Police officers in the north Johannesburg township have been forced to squat at the local metro police building, even though their building should have opened two years ago.
The contractor, Realeka Investments, failed to finish the project on time.
Public works department spokesperson Thamsanqa Mchunu said the department cancelled the tender in 2010 after the contractor “defaulted because of cash-flow problems”.
The project was abandoned at the end of June that year.
Mchunu said his department was trying to secure funds to complete the police station in August this year.
Community liaison officer for the project Abraham Mabuke, who is also a Diepsloot ward councillor, said the building had the capacity to house 200 police officers and additional administrative staff, whereas the current building accommodates only 40 full-time officers to service the township’s 300 000 residents.
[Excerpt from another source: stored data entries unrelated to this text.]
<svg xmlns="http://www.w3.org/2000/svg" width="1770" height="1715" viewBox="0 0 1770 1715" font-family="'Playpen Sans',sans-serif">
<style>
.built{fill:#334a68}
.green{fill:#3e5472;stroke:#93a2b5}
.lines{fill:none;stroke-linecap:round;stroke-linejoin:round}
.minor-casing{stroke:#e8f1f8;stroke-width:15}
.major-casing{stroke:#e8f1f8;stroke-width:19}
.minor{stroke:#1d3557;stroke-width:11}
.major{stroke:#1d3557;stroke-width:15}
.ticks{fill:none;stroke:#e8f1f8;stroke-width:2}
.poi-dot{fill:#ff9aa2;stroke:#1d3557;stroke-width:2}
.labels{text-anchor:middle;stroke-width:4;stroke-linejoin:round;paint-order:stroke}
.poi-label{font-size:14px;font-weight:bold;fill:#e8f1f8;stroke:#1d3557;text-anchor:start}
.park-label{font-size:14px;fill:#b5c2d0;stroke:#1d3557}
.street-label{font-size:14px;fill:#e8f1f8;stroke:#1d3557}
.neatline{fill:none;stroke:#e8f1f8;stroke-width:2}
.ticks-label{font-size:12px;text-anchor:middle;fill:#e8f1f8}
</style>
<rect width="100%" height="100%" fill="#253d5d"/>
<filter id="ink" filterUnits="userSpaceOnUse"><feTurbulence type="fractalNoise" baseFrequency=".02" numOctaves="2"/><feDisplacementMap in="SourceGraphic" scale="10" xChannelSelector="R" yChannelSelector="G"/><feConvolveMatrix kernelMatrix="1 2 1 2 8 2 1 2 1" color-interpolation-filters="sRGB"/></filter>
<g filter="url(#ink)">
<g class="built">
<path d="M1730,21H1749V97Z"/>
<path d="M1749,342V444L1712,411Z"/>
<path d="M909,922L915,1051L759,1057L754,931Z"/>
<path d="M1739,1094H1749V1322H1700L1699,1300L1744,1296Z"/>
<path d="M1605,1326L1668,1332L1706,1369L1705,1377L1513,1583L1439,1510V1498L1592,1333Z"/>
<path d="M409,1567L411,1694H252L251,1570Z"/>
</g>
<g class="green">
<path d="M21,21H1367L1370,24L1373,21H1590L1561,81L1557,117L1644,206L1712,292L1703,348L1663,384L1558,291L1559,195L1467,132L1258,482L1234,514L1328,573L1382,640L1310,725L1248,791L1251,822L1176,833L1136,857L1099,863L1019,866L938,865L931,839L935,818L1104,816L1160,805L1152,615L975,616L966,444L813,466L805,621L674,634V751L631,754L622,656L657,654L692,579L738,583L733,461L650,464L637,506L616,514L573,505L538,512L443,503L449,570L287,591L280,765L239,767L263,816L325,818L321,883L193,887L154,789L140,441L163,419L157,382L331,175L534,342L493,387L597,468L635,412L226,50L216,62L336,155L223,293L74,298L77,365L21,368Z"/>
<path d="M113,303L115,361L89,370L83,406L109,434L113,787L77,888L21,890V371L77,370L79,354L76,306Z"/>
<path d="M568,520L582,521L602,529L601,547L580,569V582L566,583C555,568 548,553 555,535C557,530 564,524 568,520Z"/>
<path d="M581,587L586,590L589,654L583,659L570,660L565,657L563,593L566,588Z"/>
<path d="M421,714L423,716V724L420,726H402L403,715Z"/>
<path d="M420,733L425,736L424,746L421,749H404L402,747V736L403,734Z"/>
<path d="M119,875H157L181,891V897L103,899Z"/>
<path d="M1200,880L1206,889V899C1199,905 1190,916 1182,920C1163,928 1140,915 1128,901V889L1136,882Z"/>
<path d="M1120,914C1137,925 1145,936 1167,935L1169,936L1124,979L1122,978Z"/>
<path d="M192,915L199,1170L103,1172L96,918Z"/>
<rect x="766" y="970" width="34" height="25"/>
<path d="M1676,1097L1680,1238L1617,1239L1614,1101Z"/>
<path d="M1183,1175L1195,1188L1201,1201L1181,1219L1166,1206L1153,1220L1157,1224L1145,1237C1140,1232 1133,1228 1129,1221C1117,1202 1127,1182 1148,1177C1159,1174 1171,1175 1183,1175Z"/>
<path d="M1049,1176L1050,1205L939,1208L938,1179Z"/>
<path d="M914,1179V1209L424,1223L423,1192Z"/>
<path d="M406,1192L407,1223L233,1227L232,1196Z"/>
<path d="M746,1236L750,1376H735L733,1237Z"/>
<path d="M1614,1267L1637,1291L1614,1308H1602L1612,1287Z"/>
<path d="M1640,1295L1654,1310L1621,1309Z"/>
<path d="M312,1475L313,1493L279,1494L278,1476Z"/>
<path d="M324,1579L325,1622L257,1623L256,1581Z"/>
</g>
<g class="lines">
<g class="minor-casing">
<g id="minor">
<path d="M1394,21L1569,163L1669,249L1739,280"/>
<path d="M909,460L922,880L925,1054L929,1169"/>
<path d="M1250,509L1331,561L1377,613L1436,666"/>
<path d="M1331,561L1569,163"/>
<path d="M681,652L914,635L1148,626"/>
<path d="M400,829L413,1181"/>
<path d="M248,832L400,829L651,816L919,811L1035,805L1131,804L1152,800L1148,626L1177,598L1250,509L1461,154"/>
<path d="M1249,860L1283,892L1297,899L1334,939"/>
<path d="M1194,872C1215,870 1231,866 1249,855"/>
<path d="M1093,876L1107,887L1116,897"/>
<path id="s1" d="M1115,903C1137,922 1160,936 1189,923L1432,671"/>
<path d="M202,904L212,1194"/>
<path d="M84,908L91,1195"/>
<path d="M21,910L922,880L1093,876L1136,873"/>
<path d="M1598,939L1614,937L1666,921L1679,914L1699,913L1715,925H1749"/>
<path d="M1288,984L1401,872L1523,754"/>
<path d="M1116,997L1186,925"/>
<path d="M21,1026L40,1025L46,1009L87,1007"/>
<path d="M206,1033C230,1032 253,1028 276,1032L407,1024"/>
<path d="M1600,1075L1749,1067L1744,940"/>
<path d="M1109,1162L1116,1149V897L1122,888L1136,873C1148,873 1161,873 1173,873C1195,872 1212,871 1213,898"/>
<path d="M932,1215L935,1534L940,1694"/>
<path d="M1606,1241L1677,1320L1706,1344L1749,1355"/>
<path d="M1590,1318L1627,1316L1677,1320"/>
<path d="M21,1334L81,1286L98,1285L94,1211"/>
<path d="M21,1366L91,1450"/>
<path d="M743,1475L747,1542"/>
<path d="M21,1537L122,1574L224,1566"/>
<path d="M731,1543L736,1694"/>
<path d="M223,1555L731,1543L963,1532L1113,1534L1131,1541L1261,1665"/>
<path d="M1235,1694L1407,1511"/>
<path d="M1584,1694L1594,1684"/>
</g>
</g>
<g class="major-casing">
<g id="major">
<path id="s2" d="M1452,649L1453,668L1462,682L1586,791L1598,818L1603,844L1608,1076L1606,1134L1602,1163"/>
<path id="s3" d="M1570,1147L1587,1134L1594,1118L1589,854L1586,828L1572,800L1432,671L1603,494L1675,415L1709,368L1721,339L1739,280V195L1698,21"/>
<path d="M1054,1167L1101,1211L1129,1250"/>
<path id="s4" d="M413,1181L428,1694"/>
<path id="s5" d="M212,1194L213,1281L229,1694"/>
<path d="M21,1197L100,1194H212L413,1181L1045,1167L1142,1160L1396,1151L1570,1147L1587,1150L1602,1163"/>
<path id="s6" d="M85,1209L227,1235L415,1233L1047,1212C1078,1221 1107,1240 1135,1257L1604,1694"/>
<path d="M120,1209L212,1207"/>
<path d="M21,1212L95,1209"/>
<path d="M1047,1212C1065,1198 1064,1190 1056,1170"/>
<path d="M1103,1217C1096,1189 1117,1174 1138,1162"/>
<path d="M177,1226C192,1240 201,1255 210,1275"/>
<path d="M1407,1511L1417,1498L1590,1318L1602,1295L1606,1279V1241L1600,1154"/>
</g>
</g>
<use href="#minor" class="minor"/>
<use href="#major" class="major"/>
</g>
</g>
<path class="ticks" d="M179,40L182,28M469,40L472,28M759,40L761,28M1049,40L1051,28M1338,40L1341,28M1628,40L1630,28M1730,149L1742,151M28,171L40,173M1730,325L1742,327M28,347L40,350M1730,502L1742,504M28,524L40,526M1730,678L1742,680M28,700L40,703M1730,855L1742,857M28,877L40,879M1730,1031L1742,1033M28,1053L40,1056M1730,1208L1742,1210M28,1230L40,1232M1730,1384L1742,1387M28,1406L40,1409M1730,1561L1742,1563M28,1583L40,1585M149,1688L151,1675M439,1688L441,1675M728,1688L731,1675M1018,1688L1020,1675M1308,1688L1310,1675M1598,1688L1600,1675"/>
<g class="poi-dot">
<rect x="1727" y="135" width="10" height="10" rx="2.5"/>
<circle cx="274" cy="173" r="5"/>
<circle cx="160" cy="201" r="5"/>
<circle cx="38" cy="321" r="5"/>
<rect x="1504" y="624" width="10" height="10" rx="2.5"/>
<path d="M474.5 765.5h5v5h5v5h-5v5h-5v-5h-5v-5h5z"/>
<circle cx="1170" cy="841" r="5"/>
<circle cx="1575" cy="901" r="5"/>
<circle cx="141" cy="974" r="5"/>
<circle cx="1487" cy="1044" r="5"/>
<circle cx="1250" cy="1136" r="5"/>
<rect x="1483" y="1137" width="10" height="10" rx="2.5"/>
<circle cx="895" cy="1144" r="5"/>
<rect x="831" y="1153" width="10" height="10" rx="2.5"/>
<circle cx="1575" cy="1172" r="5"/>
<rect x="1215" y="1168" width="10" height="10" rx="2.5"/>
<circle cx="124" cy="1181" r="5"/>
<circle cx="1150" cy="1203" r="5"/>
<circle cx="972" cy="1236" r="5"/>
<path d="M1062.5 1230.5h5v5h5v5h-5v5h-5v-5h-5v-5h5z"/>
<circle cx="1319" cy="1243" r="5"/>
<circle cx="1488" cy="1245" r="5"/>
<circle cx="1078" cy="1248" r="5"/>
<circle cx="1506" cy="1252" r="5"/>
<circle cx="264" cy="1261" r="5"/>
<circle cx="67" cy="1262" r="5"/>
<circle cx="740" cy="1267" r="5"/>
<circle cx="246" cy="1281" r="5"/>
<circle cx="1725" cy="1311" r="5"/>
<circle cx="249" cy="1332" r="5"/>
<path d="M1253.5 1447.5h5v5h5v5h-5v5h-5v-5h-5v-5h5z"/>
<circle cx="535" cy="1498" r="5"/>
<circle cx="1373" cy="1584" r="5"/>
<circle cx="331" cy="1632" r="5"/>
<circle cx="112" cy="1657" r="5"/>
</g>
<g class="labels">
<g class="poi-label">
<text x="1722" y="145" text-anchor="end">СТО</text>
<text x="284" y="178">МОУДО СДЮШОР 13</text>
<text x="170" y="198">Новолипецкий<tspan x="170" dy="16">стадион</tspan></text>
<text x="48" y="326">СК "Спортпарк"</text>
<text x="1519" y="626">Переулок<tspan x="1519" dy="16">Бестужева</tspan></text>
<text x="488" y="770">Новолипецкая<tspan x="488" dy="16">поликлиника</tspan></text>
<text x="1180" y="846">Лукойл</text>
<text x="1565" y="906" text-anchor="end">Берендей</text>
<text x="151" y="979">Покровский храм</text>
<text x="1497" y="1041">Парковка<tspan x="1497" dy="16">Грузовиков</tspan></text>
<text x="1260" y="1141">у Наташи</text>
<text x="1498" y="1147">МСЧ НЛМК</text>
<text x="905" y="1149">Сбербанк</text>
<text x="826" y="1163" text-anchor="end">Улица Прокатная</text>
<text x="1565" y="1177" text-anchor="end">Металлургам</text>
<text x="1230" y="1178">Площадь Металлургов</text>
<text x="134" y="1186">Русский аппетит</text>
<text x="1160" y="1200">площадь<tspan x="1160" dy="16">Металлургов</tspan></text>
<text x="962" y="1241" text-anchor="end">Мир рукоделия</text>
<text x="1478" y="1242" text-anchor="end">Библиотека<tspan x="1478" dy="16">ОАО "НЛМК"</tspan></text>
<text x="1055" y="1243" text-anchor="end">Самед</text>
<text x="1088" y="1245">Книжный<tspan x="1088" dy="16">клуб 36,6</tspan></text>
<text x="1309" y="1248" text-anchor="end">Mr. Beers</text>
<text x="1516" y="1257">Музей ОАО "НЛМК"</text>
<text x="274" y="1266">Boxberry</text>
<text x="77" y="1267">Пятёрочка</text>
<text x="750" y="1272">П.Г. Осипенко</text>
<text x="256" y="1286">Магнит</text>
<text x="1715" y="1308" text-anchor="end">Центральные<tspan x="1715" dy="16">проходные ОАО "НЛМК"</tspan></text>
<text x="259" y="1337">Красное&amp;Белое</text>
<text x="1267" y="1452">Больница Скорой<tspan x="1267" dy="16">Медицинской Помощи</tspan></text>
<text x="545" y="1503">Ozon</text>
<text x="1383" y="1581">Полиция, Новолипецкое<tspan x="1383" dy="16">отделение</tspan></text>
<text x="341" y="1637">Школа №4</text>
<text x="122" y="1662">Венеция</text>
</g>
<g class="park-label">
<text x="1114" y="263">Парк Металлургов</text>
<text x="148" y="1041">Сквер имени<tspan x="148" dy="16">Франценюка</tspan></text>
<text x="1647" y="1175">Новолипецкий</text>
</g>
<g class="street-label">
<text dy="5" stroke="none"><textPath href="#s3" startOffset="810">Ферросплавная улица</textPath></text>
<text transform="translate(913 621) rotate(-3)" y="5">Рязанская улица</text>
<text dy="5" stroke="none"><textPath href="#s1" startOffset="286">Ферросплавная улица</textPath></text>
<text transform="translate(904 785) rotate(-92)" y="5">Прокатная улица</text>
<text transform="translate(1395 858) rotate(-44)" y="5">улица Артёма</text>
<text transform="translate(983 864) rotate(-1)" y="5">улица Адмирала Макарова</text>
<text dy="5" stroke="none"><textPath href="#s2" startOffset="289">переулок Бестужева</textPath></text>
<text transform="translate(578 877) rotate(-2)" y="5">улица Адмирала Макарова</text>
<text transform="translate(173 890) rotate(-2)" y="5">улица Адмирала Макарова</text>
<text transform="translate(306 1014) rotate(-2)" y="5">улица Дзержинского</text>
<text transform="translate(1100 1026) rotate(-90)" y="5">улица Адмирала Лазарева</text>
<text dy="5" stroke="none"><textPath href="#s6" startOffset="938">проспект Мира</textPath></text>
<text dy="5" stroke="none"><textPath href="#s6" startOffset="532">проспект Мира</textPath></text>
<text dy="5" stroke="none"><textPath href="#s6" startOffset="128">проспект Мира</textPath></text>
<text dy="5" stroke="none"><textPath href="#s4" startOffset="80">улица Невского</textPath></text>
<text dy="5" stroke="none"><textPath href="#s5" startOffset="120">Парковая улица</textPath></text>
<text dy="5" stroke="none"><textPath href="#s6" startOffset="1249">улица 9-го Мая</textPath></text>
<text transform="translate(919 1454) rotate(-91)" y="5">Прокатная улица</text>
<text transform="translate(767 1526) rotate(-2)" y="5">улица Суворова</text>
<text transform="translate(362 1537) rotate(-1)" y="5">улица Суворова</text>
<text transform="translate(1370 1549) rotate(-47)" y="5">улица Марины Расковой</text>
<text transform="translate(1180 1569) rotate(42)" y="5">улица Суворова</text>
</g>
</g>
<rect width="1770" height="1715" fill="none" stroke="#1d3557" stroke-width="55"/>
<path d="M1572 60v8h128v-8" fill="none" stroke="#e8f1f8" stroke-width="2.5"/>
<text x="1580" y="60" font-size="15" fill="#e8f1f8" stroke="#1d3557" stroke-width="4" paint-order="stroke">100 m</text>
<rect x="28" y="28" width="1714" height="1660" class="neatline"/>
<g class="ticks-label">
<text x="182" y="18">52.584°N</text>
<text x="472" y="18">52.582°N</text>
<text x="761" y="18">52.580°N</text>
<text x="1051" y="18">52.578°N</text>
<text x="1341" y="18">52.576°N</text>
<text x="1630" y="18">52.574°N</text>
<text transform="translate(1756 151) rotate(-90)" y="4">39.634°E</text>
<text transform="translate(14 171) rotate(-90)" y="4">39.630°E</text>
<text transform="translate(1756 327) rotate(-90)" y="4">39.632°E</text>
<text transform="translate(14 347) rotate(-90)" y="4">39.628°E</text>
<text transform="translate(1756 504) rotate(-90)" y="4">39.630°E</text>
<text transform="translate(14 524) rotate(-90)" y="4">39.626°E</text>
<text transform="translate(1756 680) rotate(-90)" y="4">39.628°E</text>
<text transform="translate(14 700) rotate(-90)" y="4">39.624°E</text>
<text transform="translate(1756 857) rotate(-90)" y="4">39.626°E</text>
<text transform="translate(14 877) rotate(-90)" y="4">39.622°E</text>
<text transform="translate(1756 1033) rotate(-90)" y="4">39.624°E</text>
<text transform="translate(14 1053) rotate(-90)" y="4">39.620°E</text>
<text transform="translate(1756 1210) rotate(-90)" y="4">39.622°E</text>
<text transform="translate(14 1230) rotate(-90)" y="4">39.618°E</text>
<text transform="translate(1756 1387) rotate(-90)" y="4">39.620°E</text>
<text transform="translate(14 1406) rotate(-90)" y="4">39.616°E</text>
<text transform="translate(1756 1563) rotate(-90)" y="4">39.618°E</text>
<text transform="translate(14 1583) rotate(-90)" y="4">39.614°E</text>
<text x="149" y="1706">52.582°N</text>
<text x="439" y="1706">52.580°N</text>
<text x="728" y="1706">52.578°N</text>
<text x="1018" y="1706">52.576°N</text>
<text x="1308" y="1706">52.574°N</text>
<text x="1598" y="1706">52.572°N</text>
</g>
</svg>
Mabuke said the building was almost 70% complete when the project ground to a halt.
Part of the roof had since blown off, he said.
Wild vegetation can be seen growing on the pavement and encroaching on the building.
“It is a serious challenge. The department of public works promised to appoint a new contractor in the new financial year, but this is not happening. The police station is now a white elephant,” he said.
He said the police station was needed by the community because crime was still high in Diepsloot, the most common being house break-ins, assaults and robberies.
Greg Schneemann, the ANC MP representing the Randburg/ Bryanston constituency under which Diepsloot falls, said his office had been following up on the matter. Schneemann said it was of concern to him that the police station was “not fully complete”.
He said he had taken the issue up with the national police commissioner and the police minister’s office, but a court case involving the government and the contractor had been a hurdle.
“But there is nothing any of them can do because of the court action. The police station is not abandoned,” Schneemann said.
He said building a police station in Diepsloot had been “on the cards for a number of years”.
Previously, Diepsloot’s residents were served by the Erasmia Police Station. Erasmia is nearly 20km from Diepsloot.
This made it difficult for residents to reach the police as they had to take a taxi to open a case, and many could not open cases at night as the police station was out of reach.
Realeka Investments boss Ali Komane admitted that he had run into financial problems, but blamed his woes on a “financier” he had brought in to help him out when he ran into trouble.
He said he had told the department about his problems, but said he was busy seeking justice through the courts.
“It is a very sensitive matter. I don’t want to talk until the courts have made a ruling,” Komane said.
Police spokesperson Brigadier Lindela Mashigo said Diepsloot residents had previously raised concerns about vigilantism, which had led to the building of the police station in the area.
He said the SAPS continued to provide policing services in the area through the help of other law enforcement agencies despite the current situation, but would like to have a “fully fledged police station”.